GLENEAGLES, Scotland — French President Jacques Chirac yesterday said he had won key U.S. concessions on global-warming policy, despite a Group of Eight accord that effectively killed the 1997 Kyoto treaty’s restrictions on greenhouse-gas emissions.
Mr. Chirac said the United States now sees Kyoto as “the legal framework to which we operate,” as leaders of the top industrialized nations pushed on with their summit agenda despite London’s terrorist bombings.
“We have noticed a shift in the American position,” Mr. Chirac said, adding that he thought the fact that every G-8 nation has signed Kyoto “weighed in the balance of the Americans’ thinking.” The U.S. has not ratified the pact.
The climate-change accord, to be ratified today, acknowledges that human activity contributes significantly to global warming and that a reduction in greenhouse gases is imperative to combat a dangerous climate change.
Citing what he called “a growing awareness of this issue” in the United States, Mr. Chirac said, “We will not master the problem of climate change if we don’t stand together.”
Yet the agreement all but tosses out the principles of the 1997 Kyoto Protocol on global warming — a document that President Bush declared dead in 2001 because it demands what he sees as economy-killing reductions on carbon-dioxide emissions over the next seven years.
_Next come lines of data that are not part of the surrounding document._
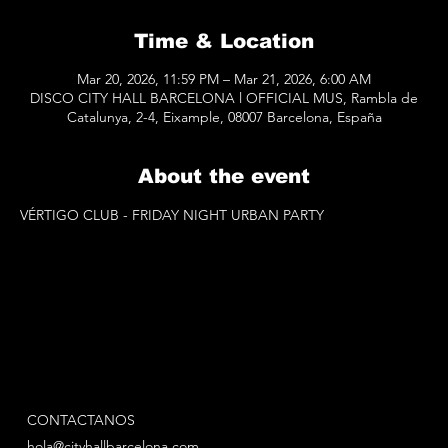
Time & Location
Mar 20, 2026, 11:59 PM – Mar 21, 2026, 6:00 AM
DISCO CITY HALL BARCELONA l OFFICIAL MUS, Rambla de
Catalunya, 2-4, Eixample, 08007 Barcelona, España
About the event
VÉRTIGO CLUB - FRIDAY NIGHT URBAN PARTY
CONTACTANOS
hola@cityhallbarcelona.com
“You know there’s been a lot of differences, dating back to 2001, over the Kyoto Protocol,” said Faryar Shirzad, the Bush administration’s lead diplomat for the summit. “I think what you’ll see is the group coming to consensus on a statement that reflects both concrete actions, as well as a statement of how to frame the issue that’s very much along the lines of what the president has talked about for a long time on this topic.”
Mr. Bush advocates abandoning arbitrary limits on greenhouse-gas emissions, saying that would wreck the U.S. economy — and embracing what he calls a “post-Kyoto” strategy that concentrates on developing cleaner energy alternatives to oil, gas and coal.
Mr. Chirac said scientists are “unanimous” in their conclusion that the Earth is warming and it is “principally man-made.” But the Bush administration doesn’t go that far, acknowledging that human activity is only a “contributing” factor.
The final version of the document will more closely reflect Mr. Bush’s view.
“While uncertainties remain in our understanding of climate science, we know enough to act now to begin to slow down, and, in so far as the science justifies it, arrest and reverse the increase in greenhouse gases,” the communique states.
Environmental activists gathered here consider the agreement a farce.
“President Bush is isolated from the 12 other countries who have all emphasized the need for tough targets to reduce carbon-dioxide emissions,” said Greenpeace Director Stephen Tindale.
The G-8 nations — the U.S., Britain, France, Canada, Germany, Italy, Japan and Russia — will focus their attention today to fighting poverty and disease in Africa.
British Prime Minister Tony Blair wants to increase aid to Africa to $50 billion, and each nation will be pressuring the U.S. to contribute more.